Metabolic Reprogramming of Chemoresistant Cancer Cells and the Potential Significance of Metabolic Regulation in the Reversal of Cancer Chemoresistance

Abstract

Metabolic reprogramming is one of the hallmarks of tumors. Alterations of cellular metabolism not only contribute to tumor development, but also mediate the resistance of tumor cells to antitumor drugs. The metabolic response of tumor cells to various chemotherapy drugs can be analyzed by metabolomics. Although cancer cells have experienced metabolic reprogramming, the metabolism of drug resistant cancer cells has been further modified. Metabolic adaptations of drug resistant cells to chemotherapeutics involve redox, lipid metabolism, bioenergetics, glycolysis, polyamine synthesis and so on. The proposed metabolic mechanisms of drug resistance include the increase of glucose and glutamine demand, active pathways of glutaminolysis and glycolysis, promotion of NADPH from the pentose phosphate pathway, adaptive mitochondrial reprogramming, activation of fatty acid oxidation, and up-regulation of ornithine decarboxylase for polyamine production.
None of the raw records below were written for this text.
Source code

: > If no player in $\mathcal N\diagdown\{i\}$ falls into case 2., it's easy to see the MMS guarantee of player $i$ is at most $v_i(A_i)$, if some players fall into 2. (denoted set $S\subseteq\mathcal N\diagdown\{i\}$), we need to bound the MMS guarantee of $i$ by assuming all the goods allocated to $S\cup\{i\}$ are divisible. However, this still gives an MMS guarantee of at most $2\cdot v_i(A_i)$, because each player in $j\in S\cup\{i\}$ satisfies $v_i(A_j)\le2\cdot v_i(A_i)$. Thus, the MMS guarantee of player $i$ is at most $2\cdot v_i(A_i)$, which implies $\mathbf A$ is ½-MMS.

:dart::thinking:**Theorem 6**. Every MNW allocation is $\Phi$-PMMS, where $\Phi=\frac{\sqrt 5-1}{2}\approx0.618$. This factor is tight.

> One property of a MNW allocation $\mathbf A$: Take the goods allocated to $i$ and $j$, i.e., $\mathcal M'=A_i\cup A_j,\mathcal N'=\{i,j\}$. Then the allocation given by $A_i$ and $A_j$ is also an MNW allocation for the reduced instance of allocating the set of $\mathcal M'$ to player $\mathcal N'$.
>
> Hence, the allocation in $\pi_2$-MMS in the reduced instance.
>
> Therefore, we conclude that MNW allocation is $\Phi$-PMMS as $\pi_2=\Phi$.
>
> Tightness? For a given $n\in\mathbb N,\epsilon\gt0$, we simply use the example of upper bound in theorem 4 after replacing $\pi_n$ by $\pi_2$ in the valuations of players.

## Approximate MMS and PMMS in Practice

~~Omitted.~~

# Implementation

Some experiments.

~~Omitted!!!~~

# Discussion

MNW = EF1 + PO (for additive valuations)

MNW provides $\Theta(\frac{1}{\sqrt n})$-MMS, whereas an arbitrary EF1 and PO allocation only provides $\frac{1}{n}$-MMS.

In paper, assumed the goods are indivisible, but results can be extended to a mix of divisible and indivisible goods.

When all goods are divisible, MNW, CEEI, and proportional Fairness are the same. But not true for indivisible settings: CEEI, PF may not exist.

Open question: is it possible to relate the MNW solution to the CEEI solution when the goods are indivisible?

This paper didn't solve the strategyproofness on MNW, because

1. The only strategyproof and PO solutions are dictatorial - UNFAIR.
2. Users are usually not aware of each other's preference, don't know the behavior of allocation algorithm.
Several genes are associated with metabolic reprogramming and drug resistance. Intervening regulatory points described above or targeting key genes in several important metabolic pathways may restore cell sensitivity to chemotherapy. This paper reviews the metabolic changes of tumor cells during the development of chemoresistance and discusses the potential of reversing chemoresistance by metabolic regulation.
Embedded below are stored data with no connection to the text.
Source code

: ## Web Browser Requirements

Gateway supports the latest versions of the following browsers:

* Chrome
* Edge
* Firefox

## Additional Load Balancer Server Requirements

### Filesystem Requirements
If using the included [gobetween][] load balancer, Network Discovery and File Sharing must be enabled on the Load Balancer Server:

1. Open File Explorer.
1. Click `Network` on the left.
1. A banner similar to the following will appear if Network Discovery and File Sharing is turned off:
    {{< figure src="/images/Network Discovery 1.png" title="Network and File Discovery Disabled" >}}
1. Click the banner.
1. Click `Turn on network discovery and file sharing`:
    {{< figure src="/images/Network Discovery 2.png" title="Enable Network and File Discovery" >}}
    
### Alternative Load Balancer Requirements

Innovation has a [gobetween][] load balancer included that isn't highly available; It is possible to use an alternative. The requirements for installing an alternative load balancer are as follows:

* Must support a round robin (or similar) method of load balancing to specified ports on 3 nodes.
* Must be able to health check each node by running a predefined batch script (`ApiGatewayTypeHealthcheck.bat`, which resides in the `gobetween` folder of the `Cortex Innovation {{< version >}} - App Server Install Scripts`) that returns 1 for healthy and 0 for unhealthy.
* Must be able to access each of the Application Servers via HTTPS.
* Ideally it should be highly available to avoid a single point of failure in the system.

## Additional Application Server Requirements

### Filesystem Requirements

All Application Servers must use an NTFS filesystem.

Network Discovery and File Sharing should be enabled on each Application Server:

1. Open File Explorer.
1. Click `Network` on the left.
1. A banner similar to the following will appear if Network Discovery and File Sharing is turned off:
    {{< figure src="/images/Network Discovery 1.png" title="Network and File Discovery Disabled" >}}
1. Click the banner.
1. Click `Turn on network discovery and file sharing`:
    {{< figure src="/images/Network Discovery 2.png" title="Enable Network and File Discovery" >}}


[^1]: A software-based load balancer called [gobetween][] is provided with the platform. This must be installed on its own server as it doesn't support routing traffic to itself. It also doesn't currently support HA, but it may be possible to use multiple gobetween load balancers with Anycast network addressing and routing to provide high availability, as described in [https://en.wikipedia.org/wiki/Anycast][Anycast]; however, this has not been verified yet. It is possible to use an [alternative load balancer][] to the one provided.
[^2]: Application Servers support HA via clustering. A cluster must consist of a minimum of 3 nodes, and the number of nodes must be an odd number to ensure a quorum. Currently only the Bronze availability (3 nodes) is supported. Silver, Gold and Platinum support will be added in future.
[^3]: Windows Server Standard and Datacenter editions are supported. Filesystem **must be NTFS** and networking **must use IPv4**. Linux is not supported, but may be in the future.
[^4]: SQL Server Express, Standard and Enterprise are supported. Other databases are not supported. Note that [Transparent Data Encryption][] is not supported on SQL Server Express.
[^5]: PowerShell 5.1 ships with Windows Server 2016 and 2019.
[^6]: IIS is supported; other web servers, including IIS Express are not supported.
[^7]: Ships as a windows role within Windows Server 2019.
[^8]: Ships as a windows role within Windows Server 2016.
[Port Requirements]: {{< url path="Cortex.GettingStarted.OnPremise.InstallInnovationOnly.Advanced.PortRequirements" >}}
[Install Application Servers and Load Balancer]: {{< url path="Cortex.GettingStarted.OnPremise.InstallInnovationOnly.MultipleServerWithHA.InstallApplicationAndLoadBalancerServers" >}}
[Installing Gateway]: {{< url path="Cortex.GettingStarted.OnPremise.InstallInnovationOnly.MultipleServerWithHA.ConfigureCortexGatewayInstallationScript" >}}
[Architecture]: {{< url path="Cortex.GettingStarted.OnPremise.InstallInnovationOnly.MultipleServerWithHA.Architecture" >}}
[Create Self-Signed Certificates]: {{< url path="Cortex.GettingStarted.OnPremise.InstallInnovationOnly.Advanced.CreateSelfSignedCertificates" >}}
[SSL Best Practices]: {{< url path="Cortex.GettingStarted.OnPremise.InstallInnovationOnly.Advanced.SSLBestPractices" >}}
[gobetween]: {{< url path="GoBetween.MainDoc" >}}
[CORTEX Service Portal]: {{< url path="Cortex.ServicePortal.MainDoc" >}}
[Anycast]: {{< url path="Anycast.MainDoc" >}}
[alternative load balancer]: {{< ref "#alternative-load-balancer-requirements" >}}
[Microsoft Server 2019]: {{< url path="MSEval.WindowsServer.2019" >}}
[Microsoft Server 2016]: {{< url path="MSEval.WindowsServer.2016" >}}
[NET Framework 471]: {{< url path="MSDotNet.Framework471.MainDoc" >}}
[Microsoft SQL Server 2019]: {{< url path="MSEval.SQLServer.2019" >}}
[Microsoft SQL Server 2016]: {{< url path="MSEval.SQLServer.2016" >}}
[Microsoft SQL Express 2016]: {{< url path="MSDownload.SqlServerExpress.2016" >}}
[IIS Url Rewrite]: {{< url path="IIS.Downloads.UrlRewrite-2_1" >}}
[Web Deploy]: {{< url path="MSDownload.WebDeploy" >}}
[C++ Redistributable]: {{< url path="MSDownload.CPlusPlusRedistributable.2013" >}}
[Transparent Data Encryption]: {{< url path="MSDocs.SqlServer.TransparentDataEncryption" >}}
Keywords: chemoresistance; drug resistance; metabolic regulation; metabolic reprogramming; reversal of chemoresistance.

Figure 1

Mechanisms of acquired tumor drug resistance. Some of the reasons for acquired drug resistance are common to many drugs, and others may be drug-specific or pathway-specific. They are all related to the expression and function of specific genes. The pathway-specific mechanisms usually involve the restoration of the tumor-driving signaling pathway.

Figure 2

Proposed metabolic mechanisms of drug resistance. The development of drug resistance involves several aspects of metabolism, including the enhancement of glucose and glutamine uptake; active glutaminolysis, glycolysis, pentose phosphate pathway, and fatty acid oxidation; polyamine production; and adaptive mitochondrial reprogramming. NADPH, reduced form of nicotinamide adenine dinucleotide phosphate.

Figure 3

Targeting several key enzymes or proteins (green ellipses) are potential to re-sensitize the resistant tumor cells to chemotherapeutic agents (purple font). Targets marked with green ellipses involve multiple metabolic pathways, including glutaminolysis, transport and glycolysis of glucose, pentose phosphate pathway, fatty acid oxidation, pyruvate dehydrogenation, and production of polyamine. The drugs that can be metabolically regulated are highlighted with purple font. 6PGD, 6-phosphogluconate dehydrogenase; CDDP, cisplatin; CoA, coenzyme A; CPT, carnitine palmitoyltransferase; ENO, enolase; G6PDH, glucose-6-phosphate dehydrogenase; GLS, glutaminase; GLUT1, glucose transporter protein 1; LDHA, lactate dehydrogenase A; ODC, ornithine decarboxylase; PDK, pyruvate dehydrogenase kinase.